İmgelerin oyunculuğu

Seyircinin etkinleşmesi, oyuncudan rol çalması demek midir? Bu sorunun yanıtı biraz evet ama biraz da hayırdır. “Oyuncu kavramının dönüşümü hakkında katılımcılara sorduğum sorulara gelen yanıtlar ekseninde genel kanaatin, oyuncu kavramının dijitalleşme ile beraber dönüştüğü, seyirci ve oyuncunun melezleştiği yeni bir biçime büründüğü yönünde” demiştim. Bununla birlikte oyunda kullanılan tüm plastik öğelerin de oyuncu olarak nitelendirildiğini gördüm. Yani aslında tiyatrocular, oyuncunun bir görsel imge olarak da varlığını devam ettirebileceğini düşünüyordu. Konuya ilişkin yanıtların indirgenmiş hâllerine tablo 10’dan bakabilirsiniz.
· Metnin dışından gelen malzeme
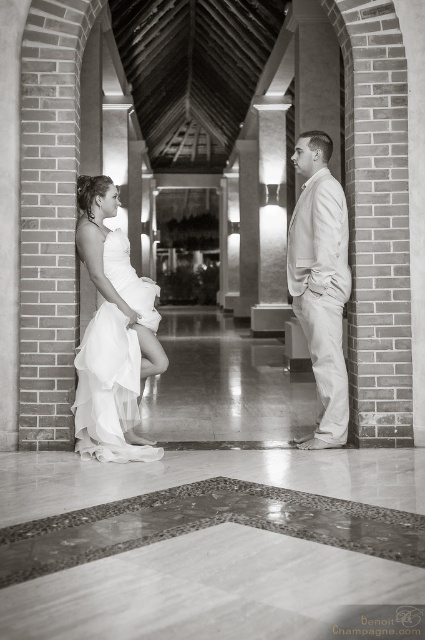
Can you confirm if light beige suit at center is positioned to the right of white tulle dress at center?

Indeed, light beige suit at center is positioned on the right side of white tulle dress at center.

Between point (342, 314) and point (133, 388), which one is positioned behind?

The point (342, 314) is behind.

Is point (342, 192) closer to camera compared to point (107, 410)?

That is False.

Locate an element on the screen. The width and height of the screenshot is (425, 640). light beige suit at center is located at coordinates (320, 284).

Measure the distance from white satin dress at left to light beige suit at center.

1.23 inches

Does white satin dress at left appear on the left side of light beige suit at center?

Indeed, white satin dress at left is positioned on the left side of light beige suit at center.

This screenshot has width=425, height=640. Identify the location of white satin dress at left. (320, 284).

Locate an element on the screen. white satin dress at left is located at coordinates (320, 284).

Between point (312, 358) and point (135, 417), which one is positioned in front?

Point (135, 417) is more forward.

Where is `white satin dress at left`? The image size is (425, 640). white satin dress at left is located at coordinates (320, 284).

Does point (152, 349) come in front of point (104, 248)?

Yes.

The width and height of the screenshot is (425, 640). Find the location of `white satin dress at left`. white satin dress at left is located at coordinates (320, 284).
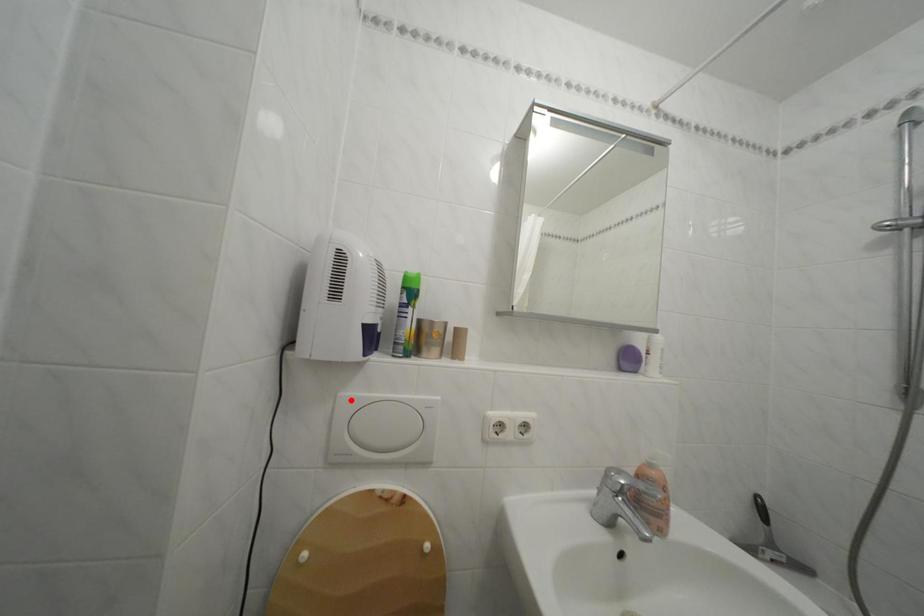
Bu tablodan bir sonuç çıkartmamız gerekirse, “Oyuncu, fiziki varlığını tele-oluş ile pekiştirmekte; oyuncu, seyircinin rehberi olarak konumlanmakta, teknik farklılıklar ise dijital oyuncunun ayırt edici özelliklerini ortaya koymaktadır” derim. Katılımcıların genel kanaati, imgelerin, gif, çıkartma ve imojilerin oyunsu nitelik taşıdığı yönündeydi. Ben de bu soruya verilen cevaplardan yola çıkarak İmgeleşen Oyuncu fenomenine ulaşmıştım. Pekala şimdi de imgeleşen oyuncu fenomenini bir-iki cümleye indirgeyerek açıklayalım. İmgeleşen Oyuncu, oyuncunun plastik değerlerle bütünleşerek imgeleşmesi ve seyir deneyimini imleyen yegâne şeydir. Sonuç olarak oyuncu, bir imgeye dönüşmekte, mesajın seyirciye aktarılmasında rol almakta; İmgeleşen Oyuncu, yalnızca söz yoluyla değil, görsel varlığı ile de (iki boyutlu bile olsa) bu görevi yerine getirmektedir. Dolayısıyla oyuncunun görevi daha da kritikleşmiştir.

Bir sonraki köşemizde sevgili dostlar, Melez Biçimler fenomeni ile birlikte Yeniden Yapılanma ve Güçlenme fenomenini inceleyeceğiz. O vakte kadar kendinize iyi bakmayı ve türetmeyi unutmayın.